• AIM OF THE EXERCISE
Rewrite every one of these rows with "pose" swapped for "camera" and everything else left as it is. Omit the pictures from your answer.

• DATA LISTING

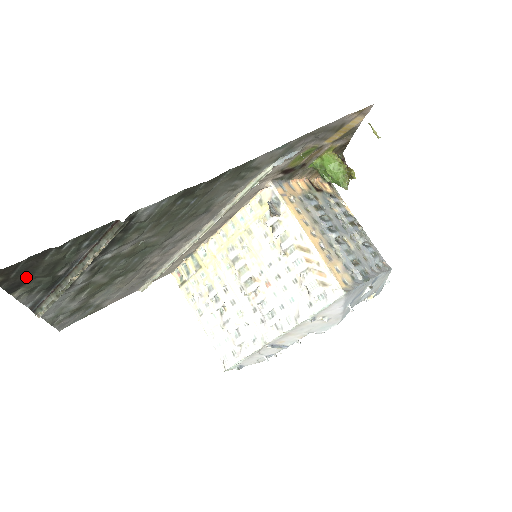
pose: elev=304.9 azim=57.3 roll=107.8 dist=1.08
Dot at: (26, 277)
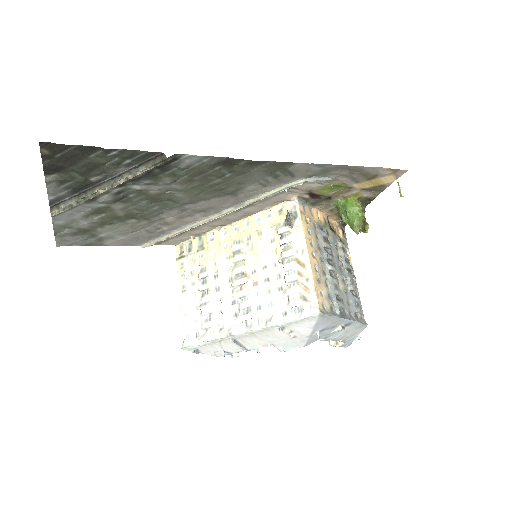
Dot at: (66, 165)
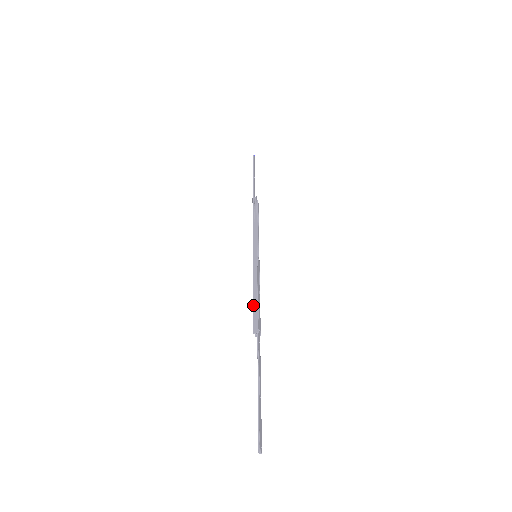
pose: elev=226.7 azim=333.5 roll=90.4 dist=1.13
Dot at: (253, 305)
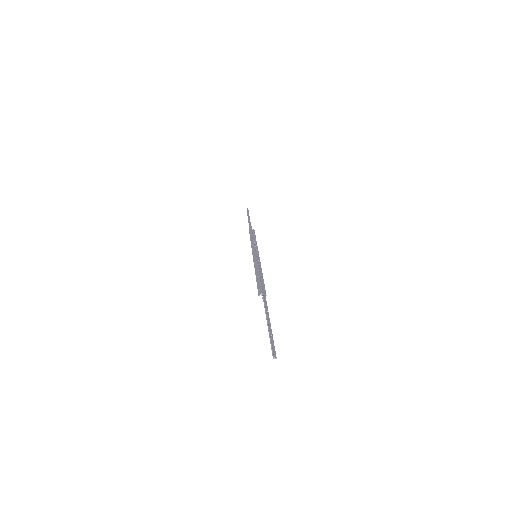
Dot at: (256, 281)
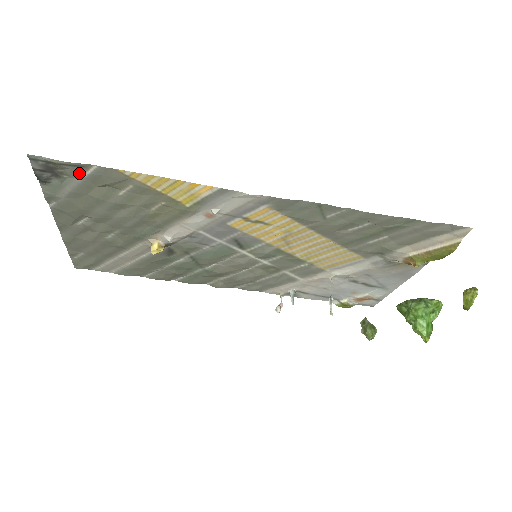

• WRITTEN RESPONSE
camera: elev=304.9 azim=57.3 roll=107.8 dist=1.08
Dot at: (26, 277)
Dot at: (66, 165)
camera: elev=226.7 azim=333.5 roll=90.4 dist=1.13
Dot at: (253, 305)
Dot at: (256, 281)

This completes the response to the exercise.